先程話した、虚無の物だがな。まあ、世界も界も違うが、それぞれの場所で三位から一位の創意の存在。
そういった力あるものたちが、はるかな過去へ。すべてが始まる前の無の世界に封じた戦いがあってな。
我もそこに参加していた。中には虚無でありながら、喰らうものを嫌い、参加したものもいたな。
この惑星にもいまおるようだ。ああ、どこか。
婿殿たちが言う、中央アジアの高山地帯の地下でおられるようだな。
ああ、話が横道に逸れた、すまんな」
「いえ、いいんですけど。その虚無の喰らうものと、欠片がどう繋がるんですか??」
「うむ、そこだ。
欠片はある意味良かったのだ。
多くの異世界、異界に散逸したおかげで、封じたものたちが戻ってくる時期を知ることができた。
まあ、それははるかな未来で知るのだが、こういった高位なものになると時間。
その壁を越えるものも多くてな、で、彼らは用意していた。
虚無の帰還に備えての、新たなる武器」
「武器?
剣とか槍とか???」
「いいや、新たな創意の存在の創造だよ、婿殿」
「新たな、新たな創意の存在‥‥‥???」
「これまで、第一位の創意の存在でも界を作れればそれが限界だった。
では、界を越え、無の向こうから来る存在すらも超える。
そんな存在がいたとしたら、どうする?」
「それは・・・・・・。ゲーム、ああ、つまり。
想像の世界で遊ぶものですけど。
そういった中で言えば、最強でしょう、ね」
「であろ?
それを我らは作ることにした。
数万年かけてな。その者は最初は単なる人だ」
「人間!?」
「まあ、そう驚くな。
たまたまそうなるだけの話だ。
目覚めた後に多くの異界や異世界に我らが残した知識や能力を求めて歩き、その全てを知る。
そういうようにしたのだ。
ただ、なあ……」
なぜか、フェイブは大きくため息をついた。
なんでだろ???
「あの世界。ルシールやエミュネスタがその娘と出会った場所に、その一つがあるとは。
我も調べる力が当時は残ってなかった。
この世にはその全てを記録した本のようなものがあってな。
異界の事も、異世界のこともその全てが記されているものだ。
これはある程度の地位になれば、見れるようになる。
その本の裏に隠されたというよりは、隠した、が正しいか。
虚無の封じ方を記した本を開く鍵があってな。
その娘はその鍵を探しに来ていた。
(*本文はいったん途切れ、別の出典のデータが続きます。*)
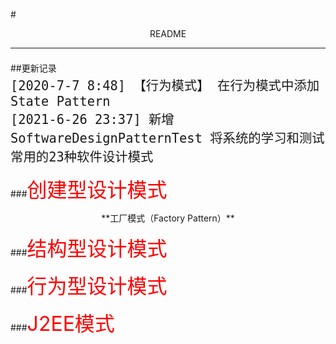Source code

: #<center>README</center>

--------

##更新记录
<font size=5>   
`[2020-7-7 8:48] 【行为模式】 在行为模式中添加State Pattern`   
`[2021-6-26 23:37] 新增SoftwareDesignPatternTest 将系统的学习和测试常用的23种软件设计模式`   


</font>

###<font size=6 color=red>创建型设计模式</font>
<center>**工厂模式（Factory Pattern）**</center>



###<font size=6 color=red>结构型设计模式</font>




###<font size=6 color=red>行为型设计模式</font>




###<font size=6 color=red>J2EE模式</font>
12個目の欠片と鍵。
これは、まったく、誰かがまあ、時の風を操る種族辺りの差し金だろうが」
「あったんですね、その場所に。
同じ時間軸で。同じ世界に。
そしてその子は鍵を、目覚める創造神の下へと持ち帰ろうとしていた?」
「おお、よくわかるな。
なぜ、わかった???」
「ああ、まあ、あのあれです。
そういった、創作を書き連ねた本が、この時代にはたくさんありまして。
僕はそれを多く読んでいるので‥‥‥」
「人の想像とは、なかなか素晴らしいものだな」
「まあ、読む側ですけど、ね‥‥‥」
「書いてみるがいい、今、話した物語を。
ああ、そうだ。また横道に逸れていたな。
その12個目の欠片だがな。戦いで粉々に砕けた」
「ええ!?」
「ただ、鍵を使い、復元する方法を少女は知ったのだ。
瀕死の状態でな、それを戻してくれた。
あの時、本人が回復するまで、欠片の回復は余裕がなくてな。
彼女はルシールとエミュネスタに頼んだのだ。この鍵を、この世界のある時間軸にいる。
ある人物に、渡してくれ、とな」
「だから、二人は界も違うこの世界に来たんですか?
でもあの多くの竜族は…‥???」
「多くは、その子の宿した子だよ、婿殿。
ルシールとの間のな。もっとも、ある時から二人の心は離れてしまった」
「え、なんで?
だってそれだけ長くいたのに???」
「12個目の欠片だがな。
それも、渡す人物は決まっていた。先程、話した人間の男女だ。
彼らと出会った時に、ルシールたちはまだ弱かった。溜め込んだ力を使い、進化を果たしてもなお。
虚無の喰らうものとは対等ではなかった。
ルシールたちに、界を渡り、喰らうものを滅ぼす方法を伝えたのはその二人だ。
12個目の欠片を渡す見返りではないが。
まあ、似たような感じで貰った土産ではあった。
あの時も、喰らうものと戦い、エミュネスタは疲れ果て、竜族か?
それは半数まで減っていた。ルシールは竜族だが、完全ではない。
エミュネスタもまた、竜族ではあるが完全ではない。
互いに子を成す必要があったが、エミュネスタを心配したあやつは‥‥‥」
「別の妻を迎えた、それで、心が離れた。
そんな感じですか?」
フェイブは良い読みだ、そんな感じに僕に笑いかけて来る。
「そうだ。
だから、エミュネスタや。
まだ寝ておるか、まあいい。
その子の心は婿殿。そなたに向いている。
これは本当の事だ」
ひどいなあ。
あなたは。
僕に最後まで面倒を見させる気なんですね。